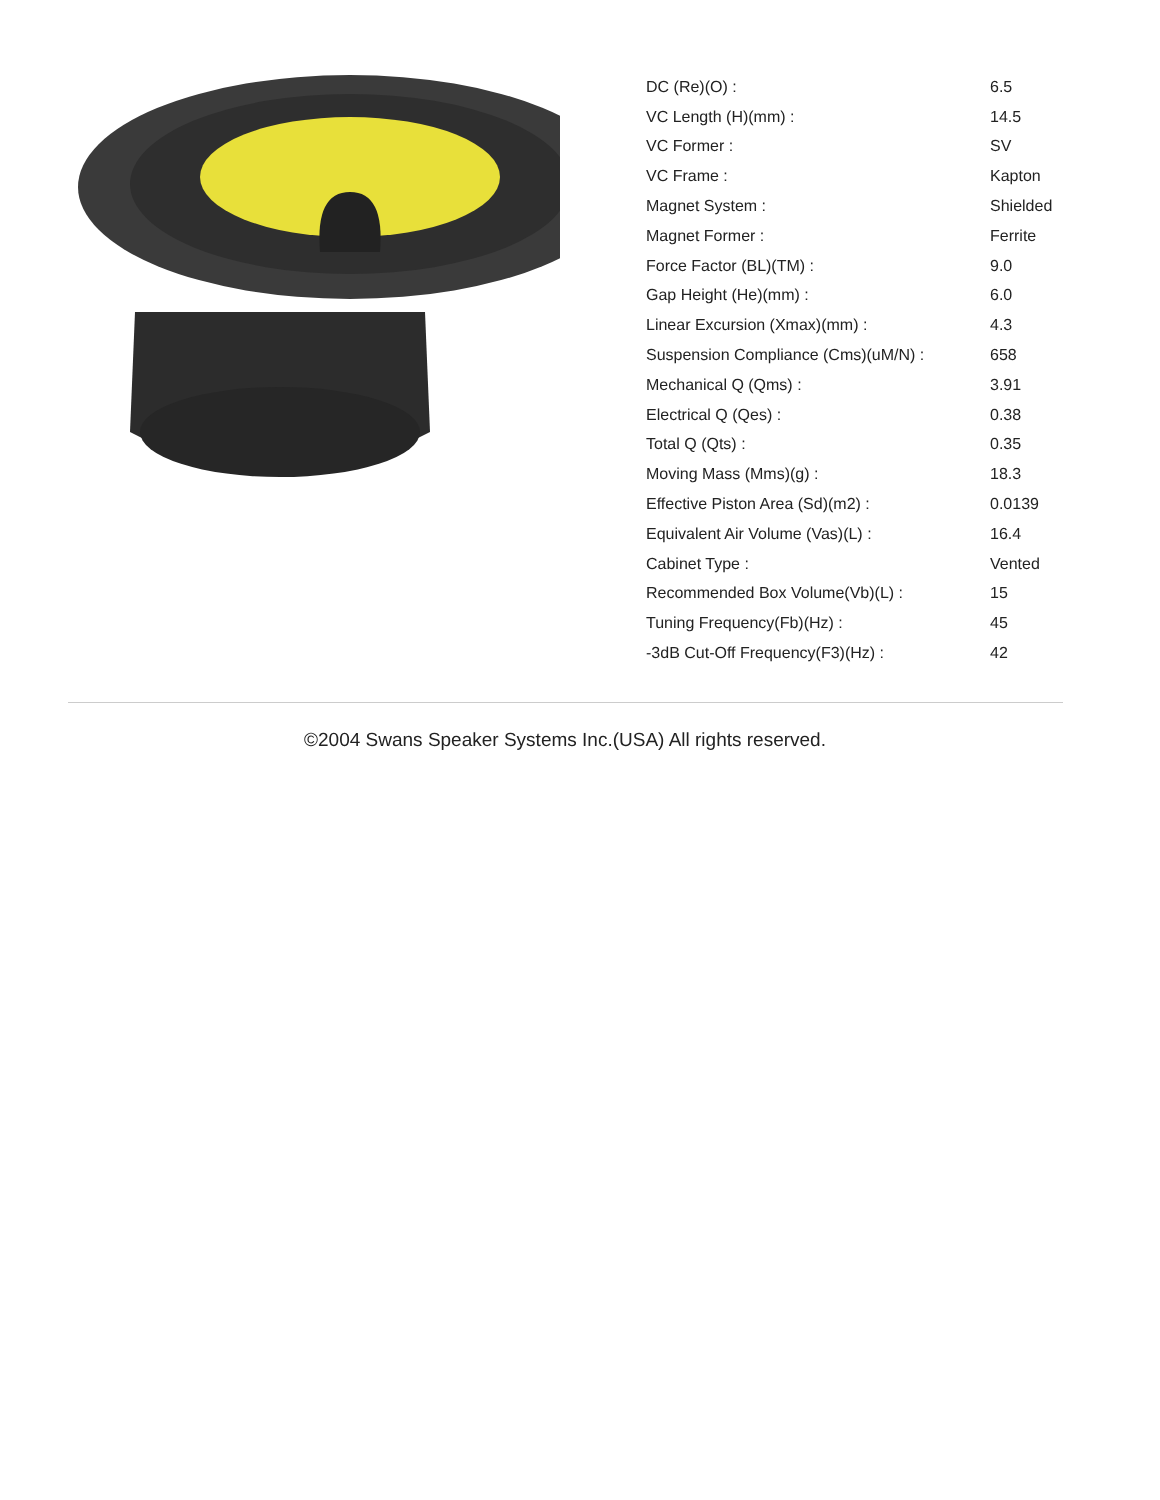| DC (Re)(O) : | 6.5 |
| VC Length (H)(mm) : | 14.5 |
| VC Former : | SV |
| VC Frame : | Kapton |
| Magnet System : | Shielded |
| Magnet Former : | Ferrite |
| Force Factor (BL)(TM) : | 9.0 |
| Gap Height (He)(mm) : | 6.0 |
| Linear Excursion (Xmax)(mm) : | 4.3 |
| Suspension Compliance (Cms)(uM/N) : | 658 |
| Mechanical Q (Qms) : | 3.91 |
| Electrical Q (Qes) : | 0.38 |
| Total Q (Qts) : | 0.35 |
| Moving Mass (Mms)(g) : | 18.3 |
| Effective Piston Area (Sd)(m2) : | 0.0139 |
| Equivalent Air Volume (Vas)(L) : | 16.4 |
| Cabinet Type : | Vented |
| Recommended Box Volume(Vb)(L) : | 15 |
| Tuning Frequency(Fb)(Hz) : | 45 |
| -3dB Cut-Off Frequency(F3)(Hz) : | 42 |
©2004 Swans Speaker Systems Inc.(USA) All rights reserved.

==

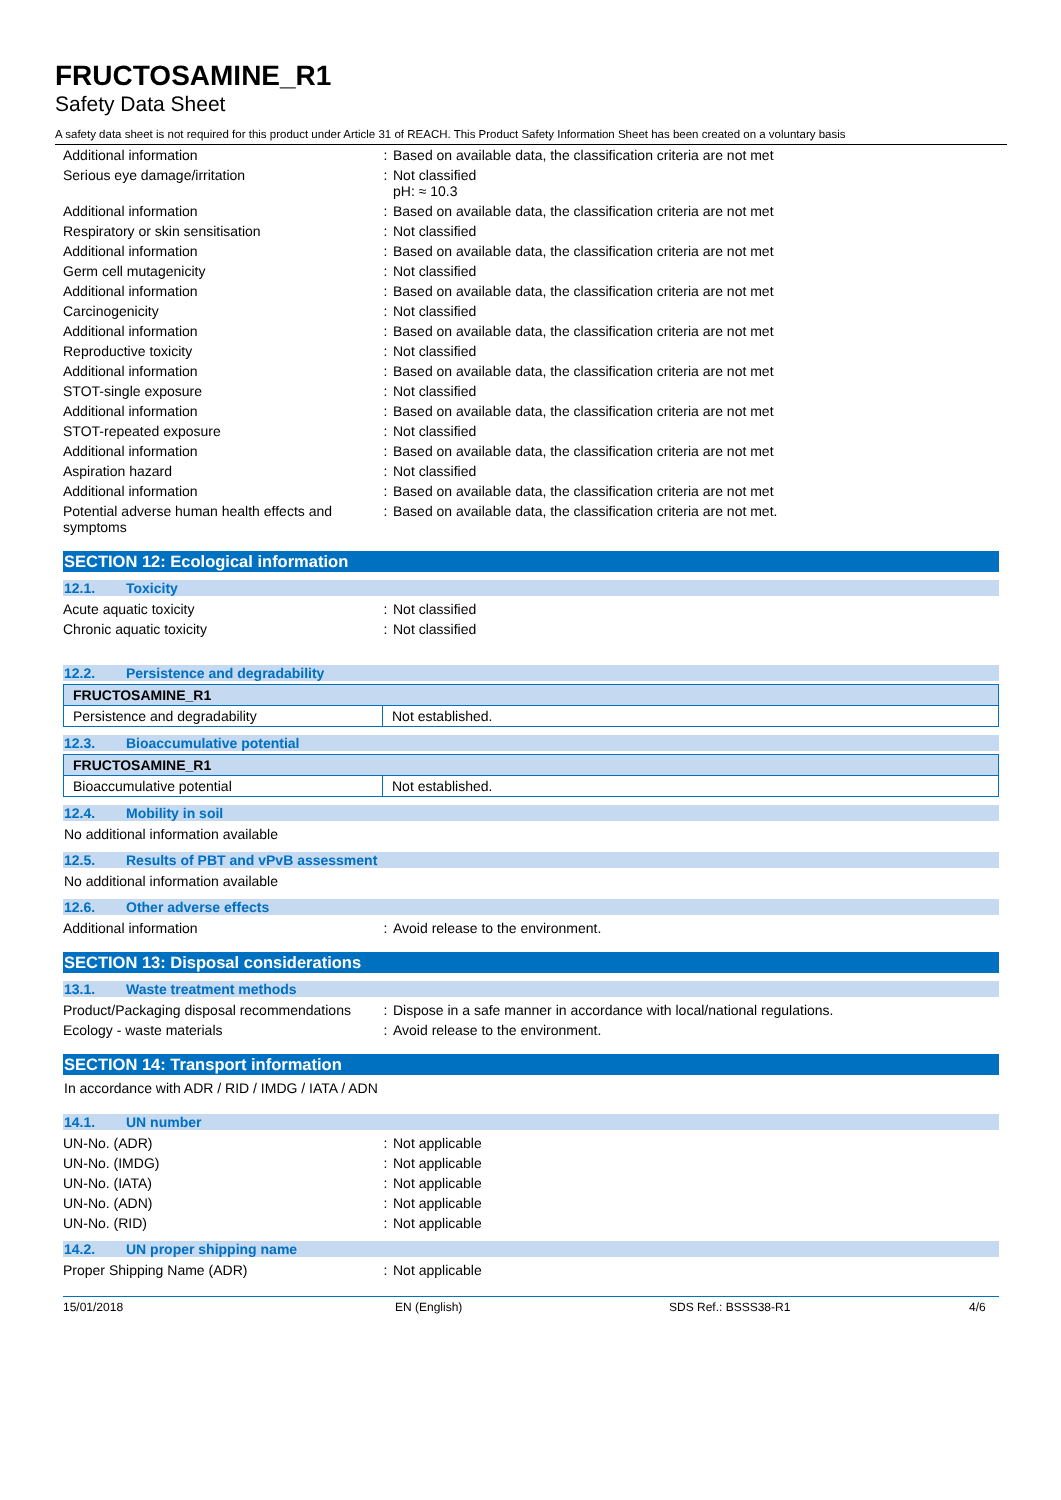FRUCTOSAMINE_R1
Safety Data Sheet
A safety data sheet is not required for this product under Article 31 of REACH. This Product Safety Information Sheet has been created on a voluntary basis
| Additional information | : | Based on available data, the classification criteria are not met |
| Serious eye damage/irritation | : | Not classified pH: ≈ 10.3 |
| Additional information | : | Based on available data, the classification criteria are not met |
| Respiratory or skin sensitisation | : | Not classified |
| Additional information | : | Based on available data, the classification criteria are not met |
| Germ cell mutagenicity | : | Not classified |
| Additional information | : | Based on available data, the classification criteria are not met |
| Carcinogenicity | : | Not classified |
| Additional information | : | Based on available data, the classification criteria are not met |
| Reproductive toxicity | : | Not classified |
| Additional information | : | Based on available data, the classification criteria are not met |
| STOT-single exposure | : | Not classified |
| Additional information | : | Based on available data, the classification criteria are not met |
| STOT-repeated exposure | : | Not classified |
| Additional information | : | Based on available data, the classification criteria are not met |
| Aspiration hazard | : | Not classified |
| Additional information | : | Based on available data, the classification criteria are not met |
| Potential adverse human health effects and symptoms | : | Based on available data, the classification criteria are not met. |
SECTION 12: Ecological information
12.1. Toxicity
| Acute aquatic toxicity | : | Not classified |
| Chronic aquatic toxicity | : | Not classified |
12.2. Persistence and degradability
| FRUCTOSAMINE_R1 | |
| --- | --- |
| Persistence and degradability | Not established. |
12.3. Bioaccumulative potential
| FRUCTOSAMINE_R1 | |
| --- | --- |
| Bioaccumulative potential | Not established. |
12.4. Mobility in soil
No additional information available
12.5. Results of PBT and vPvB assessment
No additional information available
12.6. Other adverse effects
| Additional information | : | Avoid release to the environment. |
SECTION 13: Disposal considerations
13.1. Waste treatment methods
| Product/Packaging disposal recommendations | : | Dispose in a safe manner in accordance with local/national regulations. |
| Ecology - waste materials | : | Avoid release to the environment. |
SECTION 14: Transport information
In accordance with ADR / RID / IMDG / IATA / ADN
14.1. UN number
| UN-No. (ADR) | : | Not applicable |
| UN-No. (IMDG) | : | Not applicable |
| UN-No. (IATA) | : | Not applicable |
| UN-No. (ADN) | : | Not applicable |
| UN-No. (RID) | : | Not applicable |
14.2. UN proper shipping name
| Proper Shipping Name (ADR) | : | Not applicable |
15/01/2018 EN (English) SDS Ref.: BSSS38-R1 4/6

[Task prompt] Using the data above, return every line that contains the string "STOT".

[Output of the exercise]
| STOT-single exposure | : | Not classified |
| STOT-repeated exposure | : | Not classified |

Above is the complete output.